Esse é o limiar de aumento da taxa média de temperatura global que temos que atingir até o final do século para evitar as consequências da crise climática. A taxa é medida em referência aos níveis pré-industriais, a partir de quando as emissões de poluentes passar a afetar significativamente o clima global.
Para chegar lá, segundo os atuais cálculos do IPCC, precisamos reduzir as emissões globais pela metade até 2030 [48%] e até 99% até 2050, algo que somente é possível se atingirmos um pico antes de 2025.
Por isso, diversas reivindicações permanecem em aberto e devem ser discutidas até a próxima cúpula da ONU este ano, em Dubai, nos Emirados Árabes Unidos.
E o relatório síntese terá um papel fundamental na cúpula, já que esta será a primeira conferência a analisar os esforços globais para reduzir as emissões desde o acordo de Paris, e incluirá petições de países mais pobres que pedem por mais ajuda.

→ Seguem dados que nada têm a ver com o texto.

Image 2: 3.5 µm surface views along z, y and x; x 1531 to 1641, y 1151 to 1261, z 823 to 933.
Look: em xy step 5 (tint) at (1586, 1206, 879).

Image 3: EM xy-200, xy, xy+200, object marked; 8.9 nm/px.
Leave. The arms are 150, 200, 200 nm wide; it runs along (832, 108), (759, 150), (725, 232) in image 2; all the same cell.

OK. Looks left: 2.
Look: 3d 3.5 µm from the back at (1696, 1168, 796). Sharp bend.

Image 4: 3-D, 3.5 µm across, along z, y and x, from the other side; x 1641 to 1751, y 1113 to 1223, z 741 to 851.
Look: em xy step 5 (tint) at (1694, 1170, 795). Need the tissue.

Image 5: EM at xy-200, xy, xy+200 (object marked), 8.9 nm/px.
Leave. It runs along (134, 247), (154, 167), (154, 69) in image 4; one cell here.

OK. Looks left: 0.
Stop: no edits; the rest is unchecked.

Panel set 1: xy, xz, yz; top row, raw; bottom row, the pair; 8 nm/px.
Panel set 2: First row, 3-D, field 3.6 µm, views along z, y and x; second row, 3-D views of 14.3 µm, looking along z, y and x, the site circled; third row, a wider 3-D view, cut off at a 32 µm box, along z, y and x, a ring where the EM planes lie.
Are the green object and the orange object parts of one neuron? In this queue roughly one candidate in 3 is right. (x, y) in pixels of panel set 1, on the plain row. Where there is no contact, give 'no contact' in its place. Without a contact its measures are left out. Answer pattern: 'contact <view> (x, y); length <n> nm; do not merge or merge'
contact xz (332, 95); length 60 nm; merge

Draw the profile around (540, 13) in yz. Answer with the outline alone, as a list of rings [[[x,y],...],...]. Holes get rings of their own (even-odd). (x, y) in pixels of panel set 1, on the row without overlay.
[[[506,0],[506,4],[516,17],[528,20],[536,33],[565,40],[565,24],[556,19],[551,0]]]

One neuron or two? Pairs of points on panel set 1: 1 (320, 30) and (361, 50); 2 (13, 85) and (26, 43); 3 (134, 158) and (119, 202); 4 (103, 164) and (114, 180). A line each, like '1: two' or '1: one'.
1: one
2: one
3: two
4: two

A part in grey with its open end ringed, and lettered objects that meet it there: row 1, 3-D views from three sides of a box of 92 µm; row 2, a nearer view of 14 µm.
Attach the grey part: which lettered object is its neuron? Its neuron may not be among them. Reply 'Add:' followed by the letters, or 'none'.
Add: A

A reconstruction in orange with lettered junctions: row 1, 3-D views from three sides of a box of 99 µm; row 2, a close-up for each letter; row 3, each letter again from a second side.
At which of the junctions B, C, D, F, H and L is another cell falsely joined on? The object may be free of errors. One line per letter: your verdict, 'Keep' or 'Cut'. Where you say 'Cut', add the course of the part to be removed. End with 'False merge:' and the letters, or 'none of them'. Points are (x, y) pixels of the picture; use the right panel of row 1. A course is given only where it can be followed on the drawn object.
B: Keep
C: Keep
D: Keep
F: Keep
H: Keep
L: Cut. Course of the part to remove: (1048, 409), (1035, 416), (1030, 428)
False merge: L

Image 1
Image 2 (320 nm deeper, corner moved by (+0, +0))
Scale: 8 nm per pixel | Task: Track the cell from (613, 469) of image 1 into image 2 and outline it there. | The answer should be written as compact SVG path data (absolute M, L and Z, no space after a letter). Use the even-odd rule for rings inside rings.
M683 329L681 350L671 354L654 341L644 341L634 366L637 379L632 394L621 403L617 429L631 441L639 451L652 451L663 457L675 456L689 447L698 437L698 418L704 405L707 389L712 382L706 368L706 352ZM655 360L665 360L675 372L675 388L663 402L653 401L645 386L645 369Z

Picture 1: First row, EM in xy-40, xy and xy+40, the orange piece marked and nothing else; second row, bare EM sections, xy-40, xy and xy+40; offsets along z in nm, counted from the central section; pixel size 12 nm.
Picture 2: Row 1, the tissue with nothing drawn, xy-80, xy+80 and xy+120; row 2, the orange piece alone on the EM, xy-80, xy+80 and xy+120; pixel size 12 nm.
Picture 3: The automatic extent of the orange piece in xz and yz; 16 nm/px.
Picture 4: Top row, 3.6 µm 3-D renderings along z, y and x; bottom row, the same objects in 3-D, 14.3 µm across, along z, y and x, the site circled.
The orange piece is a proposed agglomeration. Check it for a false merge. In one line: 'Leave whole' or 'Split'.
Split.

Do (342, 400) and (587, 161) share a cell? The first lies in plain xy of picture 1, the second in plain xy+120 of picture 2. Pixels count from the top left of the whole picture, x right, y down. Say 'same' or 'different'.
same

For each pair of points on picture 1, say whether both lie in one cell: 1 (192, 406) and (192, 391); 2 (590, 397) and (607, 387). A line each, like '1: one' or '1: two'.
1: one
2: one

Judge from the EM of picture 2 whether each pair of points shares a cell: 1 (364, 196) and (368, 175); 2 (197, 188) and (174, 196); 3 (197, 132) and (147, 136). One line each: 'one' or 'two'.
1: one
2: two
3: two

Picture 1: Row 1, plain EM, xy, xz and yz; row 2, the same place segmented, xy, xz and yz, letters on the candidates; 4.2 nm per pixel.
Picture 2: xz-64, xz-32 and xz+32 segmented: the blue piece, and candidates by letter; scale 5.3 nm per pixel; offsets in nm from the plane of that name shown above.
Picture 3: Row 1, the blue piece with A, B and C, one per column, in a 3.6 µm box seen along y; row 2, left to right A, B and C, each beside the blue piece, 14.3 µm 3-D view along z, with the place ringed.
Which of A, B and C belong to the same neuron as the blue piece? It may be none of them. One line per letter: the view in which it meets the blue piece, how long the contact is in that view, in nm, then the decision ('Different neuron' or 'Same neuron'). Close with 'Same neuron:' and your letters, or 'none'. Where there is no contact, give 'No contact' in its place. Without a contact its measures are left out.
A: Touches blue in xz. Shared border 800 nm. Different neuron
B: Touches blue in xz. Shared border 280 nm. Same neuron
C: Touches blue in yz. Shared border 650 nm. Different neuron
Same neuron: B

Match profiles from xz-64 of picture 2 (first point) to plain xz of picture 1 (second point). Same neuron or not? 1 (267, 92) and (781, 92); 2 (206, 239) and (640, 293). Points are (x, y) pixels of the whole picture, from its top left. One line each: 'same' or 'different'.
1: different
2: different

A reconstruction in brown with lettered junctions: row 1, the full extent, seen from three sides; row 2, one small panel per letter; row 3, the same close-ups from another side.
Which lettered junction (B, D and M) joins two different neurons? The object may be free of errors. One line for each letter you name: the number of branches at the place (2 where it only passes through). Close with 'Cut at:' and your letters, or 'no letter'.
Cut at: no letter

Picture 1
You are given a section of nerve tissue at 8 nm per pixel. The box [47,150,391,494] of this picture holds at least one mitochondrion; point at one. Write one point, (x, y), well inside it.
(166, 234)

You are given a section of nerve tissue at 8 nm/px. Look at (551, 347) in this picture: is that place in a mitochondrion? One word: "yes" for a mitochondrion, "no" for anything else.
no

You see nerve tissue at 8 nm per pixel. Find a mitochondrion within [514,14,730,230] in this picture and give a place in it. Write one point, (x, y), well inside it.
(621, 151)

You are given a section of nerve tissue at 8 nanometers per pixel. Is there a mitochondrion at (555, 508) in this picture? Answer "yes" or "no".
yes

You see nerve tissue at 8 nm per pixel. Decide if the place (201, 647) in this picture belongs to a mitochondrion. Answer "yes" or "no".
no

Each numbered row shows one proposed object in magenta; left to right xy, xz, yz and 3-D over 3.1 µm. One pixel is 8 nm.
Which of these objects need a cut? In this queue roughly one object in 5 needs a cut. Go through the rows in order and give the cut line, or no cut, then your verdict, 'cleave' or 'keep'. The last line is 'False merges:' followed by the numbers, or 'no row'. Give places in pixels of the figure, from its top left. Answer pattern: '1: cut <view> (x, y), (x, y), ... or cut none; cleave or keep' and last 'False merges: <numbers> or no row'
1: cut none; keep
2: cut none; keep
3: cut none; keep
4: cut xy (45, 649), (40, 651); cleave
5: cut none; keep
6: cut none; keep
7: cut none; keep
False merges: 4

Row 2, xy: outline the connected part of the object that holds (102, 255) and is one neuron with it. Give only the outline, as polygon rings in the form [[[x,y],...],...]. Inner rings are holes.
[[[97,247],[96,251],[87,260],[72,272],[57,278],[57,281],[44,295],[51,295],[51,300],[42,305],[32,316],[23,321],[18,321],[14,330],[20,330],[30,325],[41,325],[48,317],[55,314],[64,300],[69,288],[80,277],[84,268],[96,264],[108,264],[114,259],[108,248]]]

“A constatação do relatório é de que o mundo tem muito mais investimentos indo pro problema, para financiar formas de produzir energia com combustíveis sujos do que investimentos em solucionar o problema, em mitigação e adaptação”, diz Marcio Astrini, secretário executivo do Observatório do Clima.
Alerta para o Brasil
Para o WWF Brasil, os dados do relatório são um duro recado ao governo brasileiro e às petroleiras que pretendem aumentar a exploração de combustíveis fósseis no Brasil.
A organização ressalta que no novo texto o IPCC alerta mais uma vez que as opções de mitigação estão disponíveis em todos os setores e destaca a transição energética – principalmente no caso das energias eólica e solar – como um ponto-chave para reduzir as emissões até 2030.
“O IPCC dá, novamente, um recado contundente às lideranças de todo mundo: a natureza é inegociável e a mudança precisa ser feita agora”, diz Alexandre Prado, especialista de Conservação em Mudanças Climáticas do WWF-Brasil.
Segundo a mais recente edição do “Sistema de Estimativas de Emissões de Gases de Efeito Estufa do Observatório do Clima”, o SEEG, o Brasil emitiu 2,42 bilhões de toneladas brutas de gás carbônico (CO2) equivalente, um aumento de 12,2% em relação a 2020. Isso representa a maior alta em quase duas décadas.
Segundo o relatório, a maior alta só foi verificada em 2003, ano em que o país atingiu o recorde histórico de emissões.